O referendo que ditou a saída do Reino Unido da UE foi em junho de 2016. Só em outubro de 2019 foi possível assinar um acordo de saída, primeiro passo para um eventual futuro tratado de comércio entre o Reino Unido e a UE.
A anterior primeira–ministra, T. May, que até tinha votado contra os britânicos saírem da UE, fez questão em respeitar o resultado do referendo e empenhou-se em duras negociações com a UE. Várias vezes conseguiu acordos, mas a Câmara dos Comuns votava contra eles.
Sucedeu-lhe Boris Johnson, grande obreiro do Brexit, que através de eleições conseguiu uma sólida maioria do partido conservador na Câmara dos Comuns. Em Outubro de 2019 Boris obteve finalmente um acordo de saída com a UE.
Mas agora o primeiro-ministro britânico veio renegar partes desse acordo, não só em discursos, mas apresentando legislação que viola o direito internacional, por exemplo na espinhosa questão da fronteira entre a República da Irlanda e o Ulster (Irlanda do Norte).
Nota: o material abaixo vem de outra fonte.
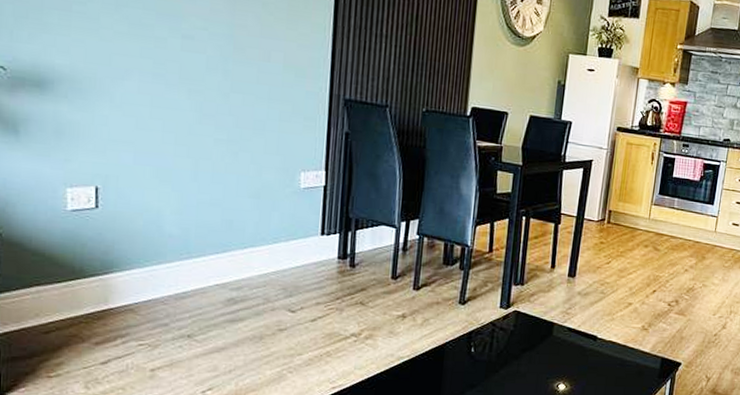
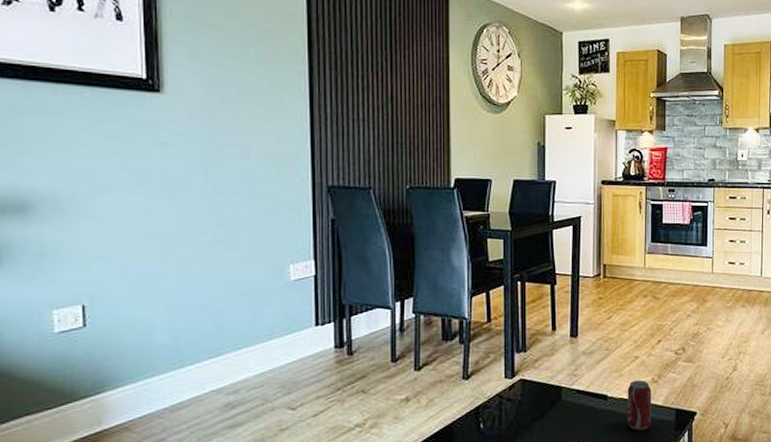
beverage can: none [613,325,641,374] -> present [627,380,652,431]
Um ministro britânico reconheceu a violação no parlamento, mas disse que essa violação era “limitada e específica”... Estaria Boris de má fé quando subscreveu o acordo de saída em outubro do ano passado?
Tudo indica que sim. Basta reparar no prazos curtíssimos que o Reino Unido aceitou para negociar o acordo de saída. Como se acordos tão complexos como este não demorassem anos a negociar.
Boris Johnson ganhou assim um lugar na história, mas pelas piores razões. Nunca o Reino Unido tinha rasgado um tratado antes assinado, como lhe lembraram os ex-primeiros ministros conservadores T. May e J. Major. Palavra dada era palavra sagrada – até mais esta habilidade de Boris Johnson. É um abalo sério no prestígio da mais antiga democracia moderna do mundo, que costumava respeitar o Estado de direito.
Muitos comentadores levantaram a hipótese de esta manobra de Boris J. ser apenas uma forma de pressão sobreos negociadores da UE. Creio que se enganam e que, como aqui já mais do que uma vez afirmei, Boris Johnson quer mesmo uma saída sem acordo. Há muito que ele repete publicamente que uma saída sem acordo será boa para os britânicos.
A irresponsabilidade manifestada na campanha do referendo pelos partidários da saída do Reino Unido repete-se agora. Sem acordo de saída, as relações comerciais entre o Reino Unido e os outros países, incluindo os membros a UE, passará a reger-se pelas normas da Organização Mundial de Comércio. As importações passarão a pagar direitos. É mau para todos, mas é péssimo para o comércio britânico: 47% das exportações britânicas vão para a UE, enquanto apenas 8% das exportações da UE têm como destino o Reino Unido.
E agora levanta-se o risco de um regresso da violência entre protestantes e católicos na Irlanda do Norte, pois o acordo de paz de 1998 impõe que a fronteira que divide a ilha irlandesa se mantenha aberta. Nancy Pelosi já veio avisar que a Câmara dos Representantes de Washington, onde o partido democrático tem maioria, jamais aceitará um acordo de comércio dos EUA com o Reino Unido se a paz na Irlanda for ameaçada.